Morgan Stanley analyst Thomas Kierath says beverage maker Coca-Cola Amatil is facing margin pressure with little room to make efficiency gains.

Morgan Stanley has initiated stock coverage of Coca-Cola Amatil and is recommending investors sell the stock.

Analyst Thomas Kierath says the “franchise is on the wane”.

“It faces greater pressures from the powerful supermarkets and a price focused competitor (Pepsi),” writes Kierath in a research note. Coca-Cola Amatil “has few capex-led efficiency gains ahead”.

In the past five years Morgan Stanley calculates capital spending has improved business efficiency and boosted profits by 50 per cent during this period. “The recent significant cuts to future capex lead us to think efficiency gains are unlikely to be as material as they have been in the past,” says Kierath.

Selling to Australia’s dominant supermarket chains, Coles and Woolworths, is “tough” for Coca-Cola Amatil. Competing brands, especially private labels, are increasing in number. Coca-Cola Amatil’s margins are under pressure, says the Morgan Stanley analyst.

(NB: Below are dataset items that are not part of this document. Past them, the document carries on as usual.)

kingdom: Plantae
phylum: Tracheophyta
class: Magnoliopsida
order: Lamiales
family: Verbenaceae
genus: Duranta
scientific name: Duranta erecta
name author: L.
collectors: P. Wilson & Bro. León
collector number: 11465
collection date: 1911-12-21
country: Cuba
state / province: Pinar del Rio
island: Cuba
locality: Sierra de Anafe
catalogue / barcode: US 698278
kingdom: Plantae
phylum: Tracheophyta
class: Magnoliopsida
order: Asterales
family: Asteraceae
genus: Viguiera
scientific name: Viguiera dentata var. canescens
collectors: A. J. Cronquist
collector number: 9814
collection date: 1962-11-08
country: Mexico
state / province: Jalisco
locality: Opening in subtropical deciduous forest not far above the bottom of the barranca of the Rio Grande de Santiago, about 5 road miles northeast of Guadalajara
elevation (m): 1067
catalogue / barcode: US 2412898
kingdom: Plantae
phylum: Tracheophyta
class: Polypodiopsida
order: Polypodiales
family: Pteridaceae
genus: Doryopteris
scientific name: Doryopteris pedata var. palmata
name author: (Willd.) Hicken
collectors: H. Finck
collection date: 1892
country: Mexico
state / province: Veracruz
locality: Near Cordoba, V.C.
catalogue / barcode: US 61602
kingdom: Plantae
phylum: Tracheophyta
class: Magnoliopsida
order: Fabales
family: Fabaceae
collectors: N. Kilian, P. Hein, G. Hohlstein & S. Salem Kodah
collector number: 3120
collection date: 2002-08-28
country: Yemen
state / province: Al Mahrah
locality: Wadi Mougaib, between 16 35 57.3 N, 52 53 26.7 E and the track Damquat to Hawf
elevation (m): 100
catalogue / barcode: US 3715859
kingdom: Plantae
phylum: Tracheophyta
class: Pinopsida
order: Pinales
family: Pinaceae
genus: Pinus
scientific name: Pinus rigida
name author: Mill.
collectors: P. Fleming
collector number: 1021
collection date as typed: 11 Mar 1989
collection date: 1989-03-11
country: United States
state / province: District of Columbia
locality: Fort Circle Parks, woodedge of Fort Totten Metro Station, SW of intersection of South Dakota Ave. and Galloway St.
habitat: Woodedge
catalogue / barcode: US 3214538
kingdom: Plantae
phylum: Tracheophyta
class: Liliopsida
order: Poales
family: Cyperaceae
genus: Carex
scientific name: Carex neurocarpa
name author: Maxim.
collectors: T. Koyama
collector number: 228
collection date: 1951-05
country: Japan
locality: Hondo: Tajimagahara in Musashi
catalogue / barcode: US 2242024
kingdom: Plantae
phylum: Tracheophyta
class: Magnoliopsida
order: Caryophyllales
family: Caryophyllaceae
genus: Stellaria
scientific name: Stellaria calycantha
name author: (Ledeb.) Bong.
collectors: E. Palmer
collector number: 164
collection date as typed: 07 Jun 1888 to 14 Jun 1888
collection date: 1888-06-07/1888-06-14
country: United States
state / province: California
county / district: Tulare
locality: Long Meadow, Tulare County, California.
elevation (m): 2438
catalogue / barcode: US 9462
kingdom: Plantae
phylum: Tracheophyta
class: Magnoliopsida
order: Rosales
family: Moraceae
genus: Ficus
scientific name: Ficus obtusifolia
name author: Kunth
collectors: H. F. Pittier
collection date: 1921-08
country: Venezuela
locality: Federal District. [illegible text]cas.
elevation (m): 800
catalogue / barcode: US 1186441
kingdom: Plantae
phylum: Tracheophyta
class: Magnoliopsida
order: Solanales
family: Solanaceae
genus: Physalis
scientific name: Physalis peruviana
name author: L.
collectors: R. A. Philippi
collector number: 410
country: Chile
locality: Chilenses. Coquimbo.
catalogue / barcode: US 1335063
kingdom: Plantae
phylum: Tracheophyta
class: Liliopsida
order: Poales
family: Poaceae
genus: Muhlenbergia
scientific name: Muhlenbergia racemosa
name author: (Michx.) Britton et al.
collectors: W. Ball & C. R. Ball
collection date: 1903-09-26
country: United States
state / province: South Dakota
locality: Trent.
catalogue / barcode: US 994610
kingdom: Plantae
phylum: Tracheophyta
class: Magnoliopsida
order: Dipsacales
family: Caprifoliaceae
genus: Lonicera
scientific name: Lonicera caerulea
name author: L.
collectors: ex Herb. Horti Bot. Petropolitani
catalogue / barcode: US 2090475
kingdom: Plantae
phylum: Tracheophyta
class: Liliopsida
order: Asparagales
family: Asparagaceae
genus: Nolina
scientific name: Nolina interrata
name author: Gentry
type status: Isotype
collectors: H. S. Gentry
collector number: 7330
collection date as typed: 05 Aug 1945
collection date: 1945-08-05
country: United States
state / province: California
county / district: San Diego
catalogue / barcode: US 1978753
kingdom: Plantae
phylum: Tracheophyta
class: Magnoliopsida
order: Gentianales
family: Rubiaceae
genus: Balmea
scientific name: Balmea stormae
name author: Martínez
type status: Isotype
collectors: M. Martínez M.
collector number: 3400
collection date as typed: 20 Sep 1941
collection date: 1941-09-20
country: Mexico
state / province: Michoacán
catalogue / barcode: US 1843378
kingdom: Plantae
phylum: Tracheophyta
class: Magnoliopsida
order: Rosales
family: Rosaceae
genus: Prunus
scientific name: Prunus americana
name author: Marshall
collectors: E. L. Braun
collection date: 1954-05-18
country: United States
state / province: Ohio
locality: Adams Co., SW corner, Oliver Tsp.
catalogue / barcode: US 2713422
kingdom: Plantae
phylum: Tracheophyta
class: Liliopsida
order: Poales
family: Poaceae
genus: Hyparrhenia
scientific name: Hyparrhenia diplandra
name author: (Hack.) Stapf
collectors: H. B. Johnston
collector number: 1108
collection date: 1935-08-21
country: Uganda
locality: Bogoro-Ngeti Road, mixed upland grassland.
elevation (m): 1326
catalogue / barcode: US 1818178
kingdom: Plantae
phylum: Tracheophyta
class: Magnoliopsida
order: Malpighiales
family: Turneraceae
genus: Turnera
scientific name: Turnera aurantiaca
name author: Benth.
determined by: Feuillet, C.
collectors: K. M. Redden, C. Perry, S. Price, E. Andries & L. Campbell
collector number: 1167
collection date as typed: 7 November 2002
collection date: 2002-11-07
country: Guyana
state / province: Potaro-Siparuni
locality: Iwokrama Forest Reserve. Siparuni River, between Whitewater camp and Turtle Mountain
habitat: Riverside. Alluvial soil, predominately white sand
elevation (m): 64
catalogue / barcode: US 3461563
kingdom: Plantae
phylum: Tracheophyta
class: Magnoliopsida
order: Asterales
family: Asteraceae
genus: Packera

The stock, moreover, is expensive. It is trading at more than 17 times forecast 2013 earnings compared with the market which is trading around 12 times. “Coca-Cola Amatil looks expensive relative to both domestic and offshore peers,” says Kierath.

At 1407 Coca-Cola Amatil shares were down 27 cents, or 2.2 per cent, to $12.26. The stock has dropped 5.4 per cent in the last 12 months.

The benchmark S&P/ASX200 Index was down 33.744, or 0.7 per cent, to 4635.40. The index has gained 15 per cent in the last 12 months but has now fallen 0.3 per cent this year. In US dollar terms the index has dropped 12 per cent this year.